Desperate motherly "BRRRRRRRRR!" sounds fill the neighborhood, and to my liking, has yet to give me a headache, but surely is magnifying my exhaustion and serving good causes of cotton-mouth and numbing lips. As my gasps for air silence the "BRRRRR" for too long my chief operator demands, "Mom, can't hear tractor!" and I continue chugging. Sure, my pudding ass could use a good trot around 90% of my lawn, alright the entire lawn, and my 13 neighbors' lawns as well, but... I'm tired!
With each swerving load, I'm starting to believe this process of spring cleaning would have been faster by tucking sticks into my back pockets and carrying all the stones and leaves by heaping sandbox shovels or teaspoons directly to the dumping grounds.

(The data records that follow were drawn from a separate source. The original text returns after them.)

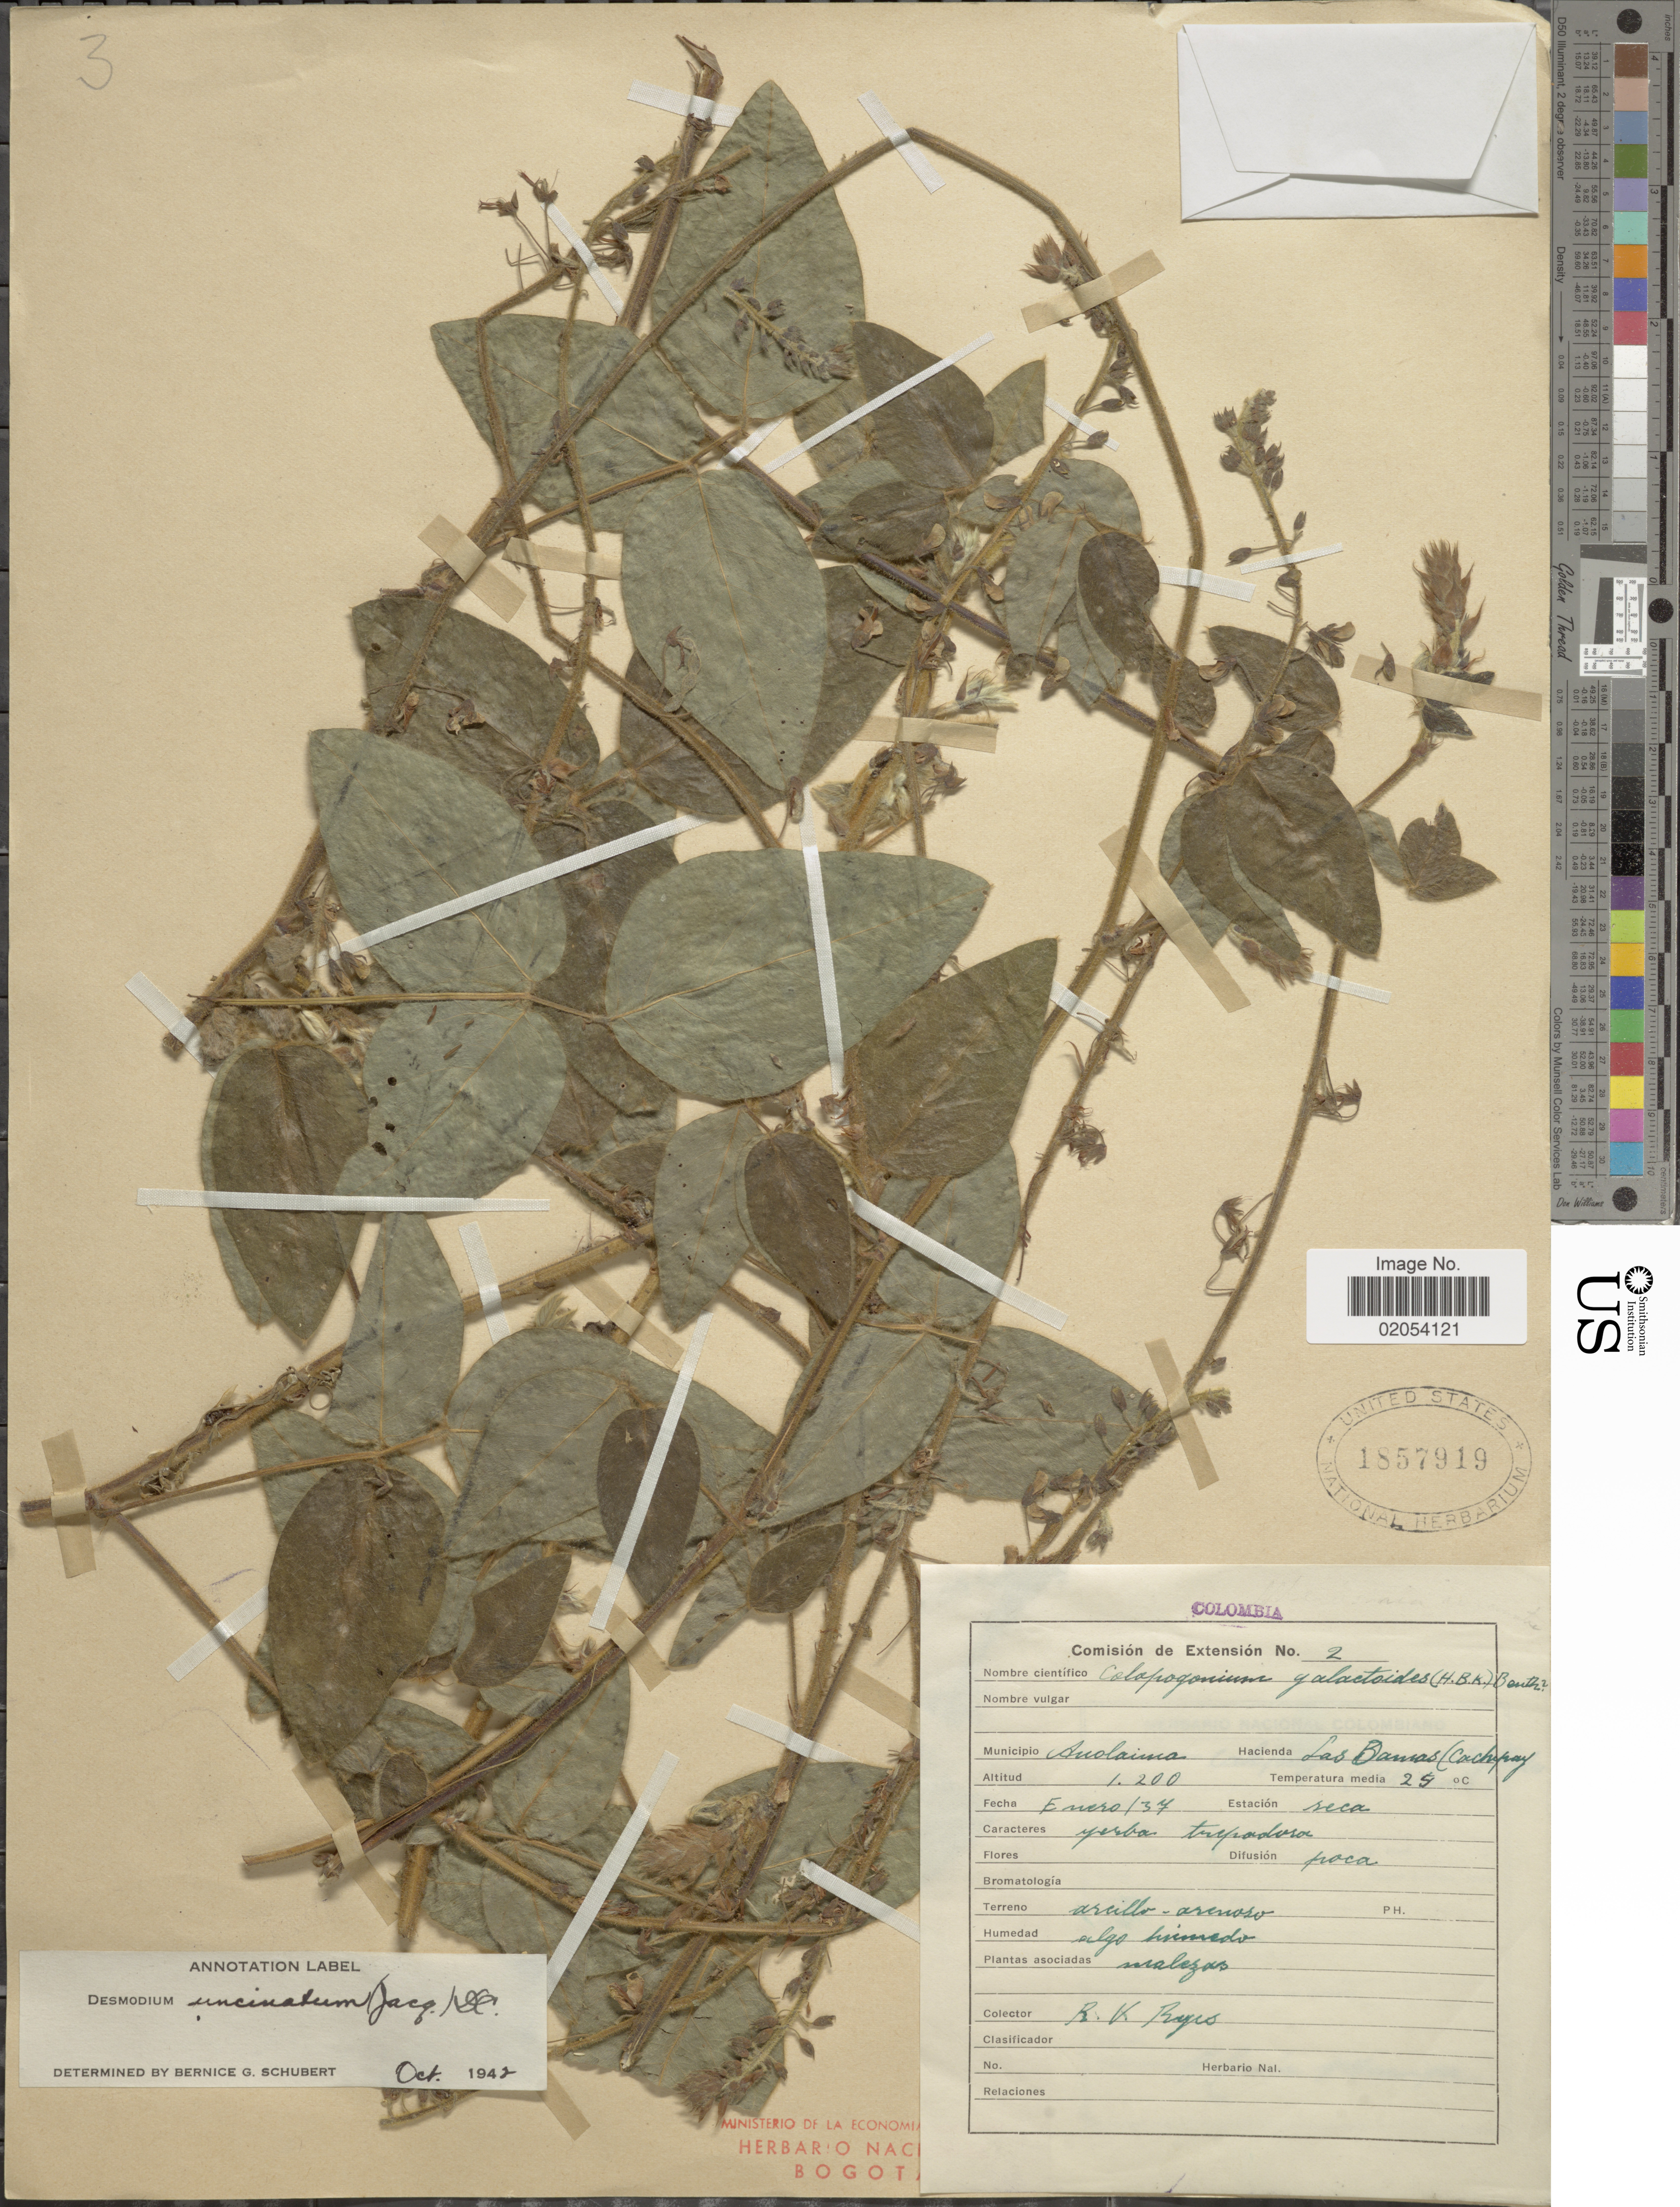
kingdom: Plantae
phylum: Tracheophyta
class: Magnoliopsida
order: Fabales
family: Fabaceae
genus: Desmodium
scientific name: Desmodium uncinatum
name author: (Jacq.) DC.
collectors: R. Reyes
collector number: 2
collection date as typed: Transcribed d/m/y: /1/37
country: Colombia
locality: Municipio Anolaima Hacienda Las Bamas (Cachopay) [interpreted]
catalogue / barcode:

His boots on the wrong feet, surely intentional planning, are allowing better clearance when frantically peddling, and enhance (hp) or toddler power, and at this rate we'll be completed just in time for fall's leaves to drop once again. Pleased with October's decision; to rake leaves in heaps for my children's jumping and scattering pleasures, then leaving, and somewhere along the way they covered in snow. Naturally, I assumed they had vanished... Fool! Only things ever vanishing are my husband's paychecks, an open box of cereal, and the gum from my purse. Now left with the shocking notion, all of fall's chores did not melt away with the snow.. what the hell? A nice mixture of now wet, smelly worm-covered leaves, combined with heaps of firewood bark and driveway stones, instead.
Perhaps, I could simply label "organic composting" excusing it until next spring... surely by then, my husband will have discovered such brilliance as buying me the shiniest damn, double-wheeled, super capacity wheelbarrow on the market to give as my Christmas gift! "Now you fill that sucker with diamonds and then we'll talk Merry Christmas!"
I'm running out of daylight and deodorant, in seek of paramedics for lack of oxygen and a spinal transfusion from testing every vertebrate in my back. My patience were dumped over with a 4th wagon load of debris (after dangerous curves uprooted its wheels) and then we traveled endlessly with an empty wagon...however, not empty-handed; I filled those pockets and fistfuls this time to ensure some kind of satisfaction when we finally reached a destination. Plugging right along...
I look as if I've been run over by a tractor, been beat with a stick, and rolled in the worms, ah! ... because I have... and all at the demands of a very terrifying two year-old! My yard still looks like crap (and we won't discuss inside) and I'm sure my husband will ask, "what the hell I've done all day?" and if I dare to ask for a back rub to my curving spine, he'll insist it is a invitation to sex...and who the hell wants that? ...that my friend, is how a fourth child comes about! "Hell no! Don't touch me, I'll be out collecting sticks!"